- [Goal of the exercise]
Pull every line that includes the word "superior" from the data.

- [Saved entries]
== Segment start ==
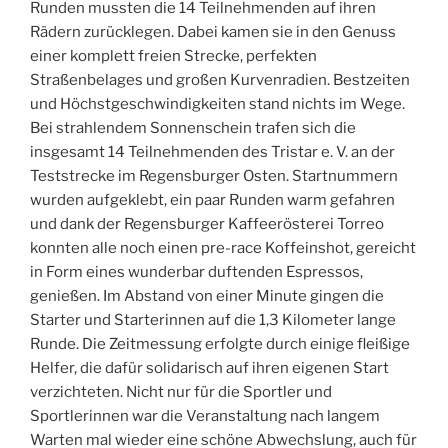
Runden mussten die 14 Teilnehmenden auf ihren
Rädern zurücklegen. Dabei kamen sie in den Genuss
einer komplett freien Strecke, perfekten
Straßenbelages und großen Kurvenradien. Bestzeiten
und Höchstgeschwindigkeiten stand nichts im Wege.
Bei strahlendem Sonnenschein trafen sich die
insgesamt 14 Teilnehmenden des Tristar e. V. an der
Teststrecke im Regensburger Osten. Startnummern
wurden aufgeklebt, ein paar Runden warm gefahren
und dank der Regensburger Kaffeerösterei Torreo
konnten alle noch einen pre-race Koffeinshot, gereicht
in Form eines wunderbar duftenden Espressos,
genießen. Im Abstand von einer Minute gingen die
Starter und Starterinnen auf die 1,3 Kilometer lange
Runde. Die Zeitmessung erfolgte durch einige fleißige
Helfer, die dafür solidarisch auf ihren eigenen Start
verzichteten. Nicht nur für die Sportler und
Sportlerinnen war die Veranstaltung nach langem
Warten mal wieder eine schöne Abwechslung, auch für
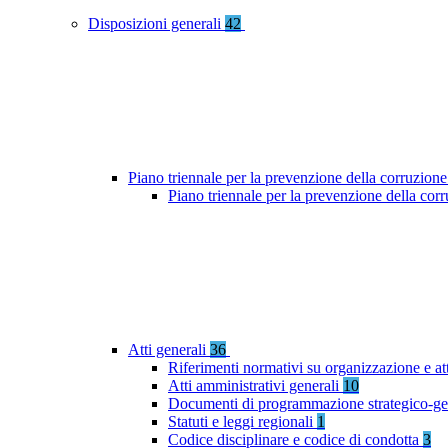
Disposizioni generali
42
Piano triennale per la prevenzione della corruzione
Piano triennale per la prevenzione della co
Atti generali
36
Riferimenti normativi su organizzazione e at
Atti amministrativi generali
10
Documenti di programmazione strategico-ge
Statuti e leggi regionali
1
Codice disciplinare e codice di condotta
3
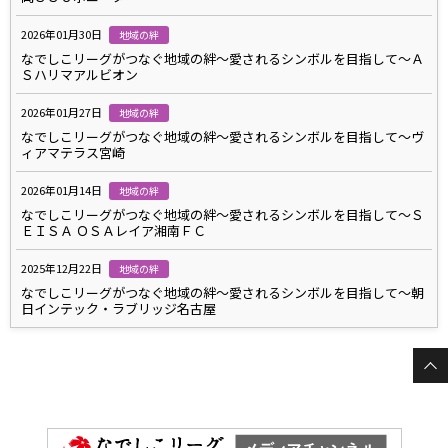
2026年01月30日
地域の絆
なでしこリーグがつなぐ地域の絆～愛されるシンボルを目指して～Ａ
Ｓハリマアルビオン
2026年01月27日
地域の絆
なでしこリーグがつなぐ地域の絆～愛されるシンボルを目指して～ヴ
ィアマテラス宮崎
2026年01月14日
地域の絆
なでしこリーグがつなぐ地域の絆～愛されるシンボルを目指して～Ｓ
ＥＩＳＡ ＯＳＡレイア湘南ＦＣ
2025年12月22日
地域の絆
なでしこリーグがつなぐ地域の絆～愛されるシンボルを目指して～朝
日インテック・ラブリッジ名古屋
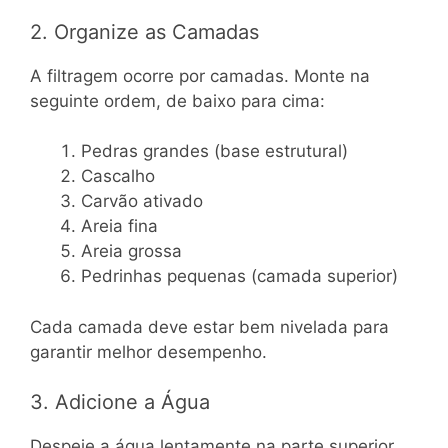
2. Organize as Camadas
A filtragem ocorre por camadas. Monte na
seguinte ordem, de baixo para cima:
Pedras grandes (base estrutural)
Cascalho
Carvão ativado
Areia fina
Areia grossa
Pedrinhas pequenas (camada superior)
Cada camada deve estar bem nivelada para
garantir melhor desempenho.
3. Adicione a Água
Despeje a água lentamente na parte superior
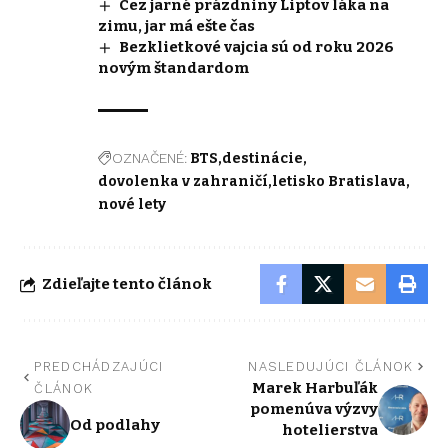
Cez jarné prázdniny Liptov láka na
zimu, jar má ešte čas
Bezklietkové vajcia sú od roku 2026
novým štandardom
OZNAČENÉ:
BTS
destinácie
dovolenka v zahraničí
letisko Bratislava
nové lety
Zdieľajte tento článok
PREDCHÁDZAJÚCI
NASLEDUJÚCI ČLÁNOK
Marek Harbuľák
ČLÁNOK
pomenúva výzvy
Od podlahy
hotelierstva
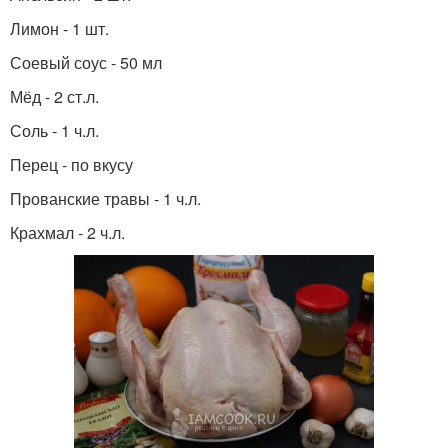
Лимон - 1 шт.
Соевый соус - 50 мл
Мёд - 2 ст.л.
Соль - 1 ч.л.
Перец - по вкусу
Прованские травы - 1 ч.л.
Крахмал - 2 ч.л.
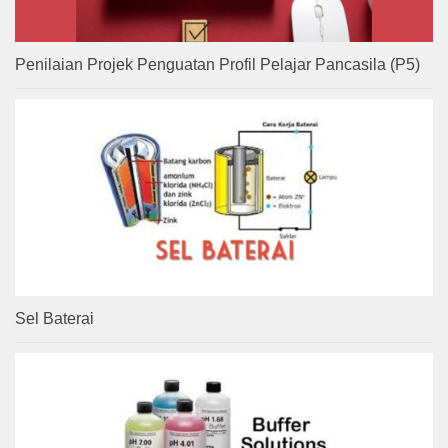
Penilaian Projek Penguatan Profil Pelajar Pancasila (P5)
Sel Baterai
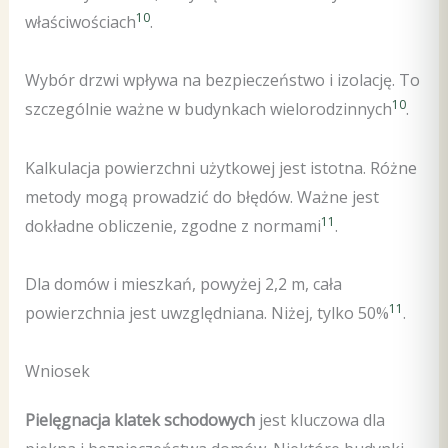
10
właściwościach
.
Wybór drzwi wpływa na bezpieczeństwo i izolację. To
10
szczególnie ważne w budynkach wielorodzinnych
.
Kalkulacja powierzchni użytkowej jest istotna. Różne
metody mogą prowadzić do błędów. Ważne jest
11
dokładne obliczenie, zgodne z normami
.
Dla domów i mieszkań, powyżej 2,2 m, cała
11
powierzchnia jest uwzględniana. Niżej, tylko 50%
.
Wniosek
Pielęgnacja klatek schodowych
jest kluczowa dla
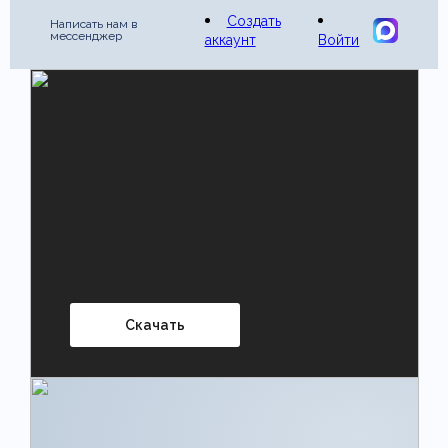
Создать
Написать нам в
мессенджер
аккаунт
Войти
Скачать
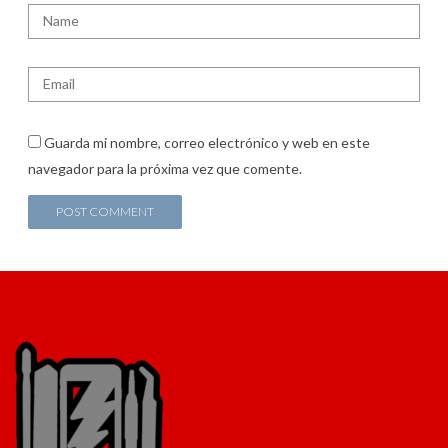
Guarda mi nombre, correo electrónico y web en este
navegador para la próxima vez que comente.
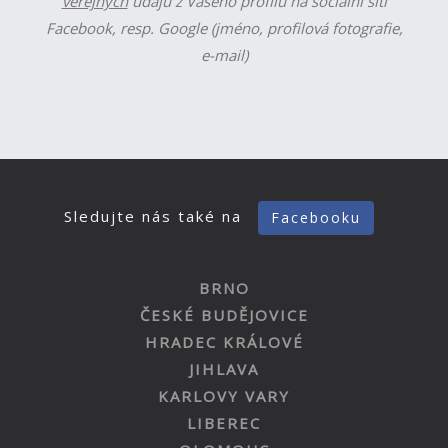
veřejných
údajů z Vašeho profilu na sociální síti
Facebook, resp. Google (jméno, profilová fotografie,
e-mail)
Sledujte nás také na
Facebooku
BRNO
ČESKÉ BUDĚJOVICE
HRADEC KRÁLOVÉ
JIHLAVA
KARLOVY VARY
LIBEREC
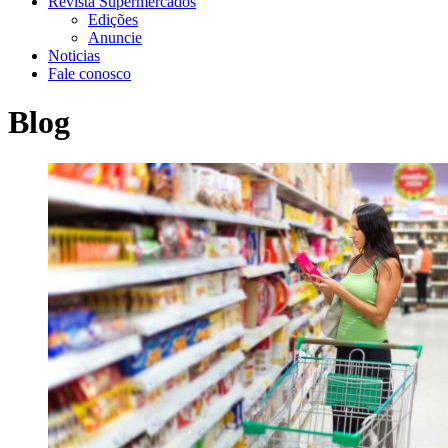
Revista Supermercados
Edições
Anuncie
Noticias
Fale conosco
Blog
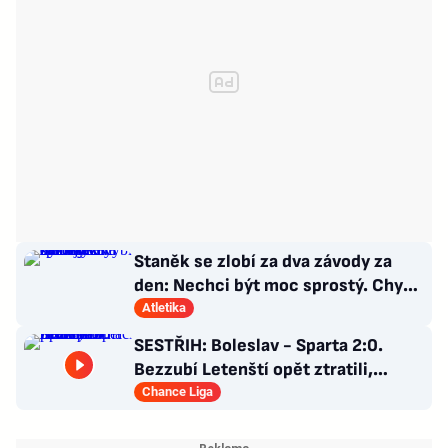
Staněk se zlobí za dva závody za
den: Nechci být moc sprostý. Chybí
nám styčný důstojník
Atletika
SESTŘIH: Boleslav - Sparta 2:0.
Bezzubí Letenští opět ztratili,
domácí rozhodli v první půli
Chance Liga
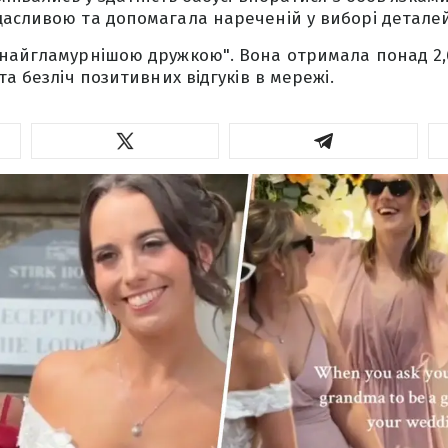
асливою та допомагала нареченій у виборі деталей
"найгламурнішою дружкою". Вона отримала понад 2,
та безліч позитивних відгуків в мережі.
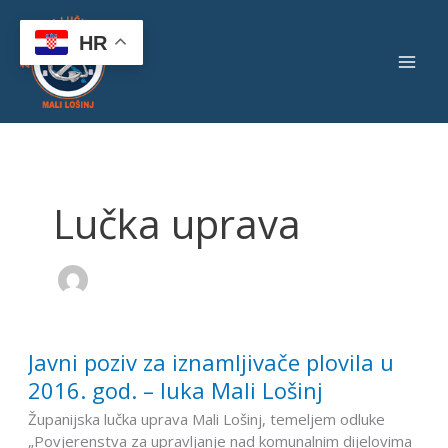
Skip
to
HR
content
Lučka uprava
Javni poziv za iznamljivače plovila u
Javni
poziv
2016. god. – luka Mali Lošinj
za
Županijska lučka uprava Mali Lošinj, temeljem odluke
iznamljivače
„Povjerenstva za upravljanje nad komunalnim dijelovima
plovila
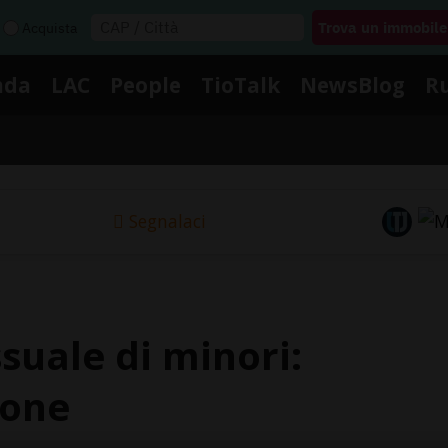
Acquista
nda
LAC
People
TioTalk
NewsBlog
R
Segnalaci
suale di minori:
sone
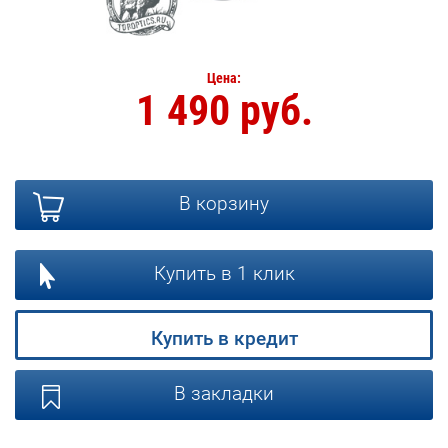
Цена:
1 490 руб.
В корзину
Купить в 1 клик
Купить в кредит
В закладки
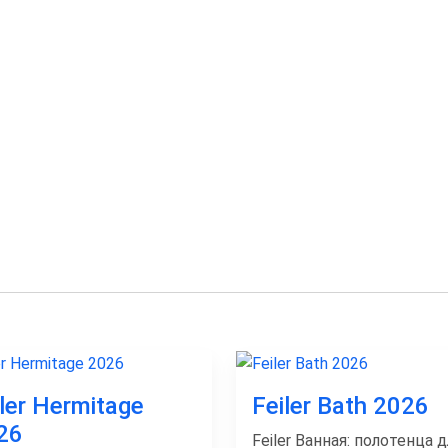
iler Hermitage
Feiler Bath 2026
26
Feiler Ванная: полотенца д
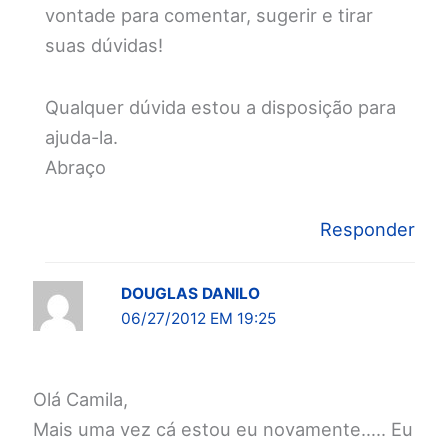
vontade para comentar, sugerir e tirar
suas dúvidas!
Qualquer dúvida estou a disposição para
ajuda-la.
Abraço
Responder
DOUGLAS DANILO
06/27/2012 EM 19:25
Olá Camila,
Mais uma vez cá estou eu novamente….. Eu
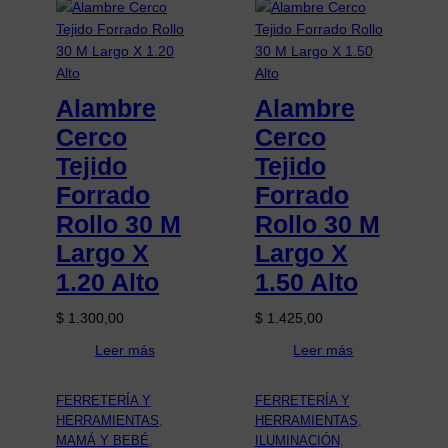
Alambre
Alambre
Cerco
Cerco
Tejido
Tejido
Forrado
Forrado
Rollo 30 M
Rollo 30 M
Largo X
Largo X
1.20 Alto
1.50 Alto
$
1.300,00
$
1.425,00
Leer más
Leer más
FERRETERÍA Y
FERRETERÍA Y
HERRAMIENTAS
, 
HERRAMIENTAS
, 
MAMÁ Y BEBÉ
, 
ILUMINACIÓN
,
== Segment end ==
- [Result]
Pedrinhas pequenas (camada superior)
Despeje a água lentamente na parte superior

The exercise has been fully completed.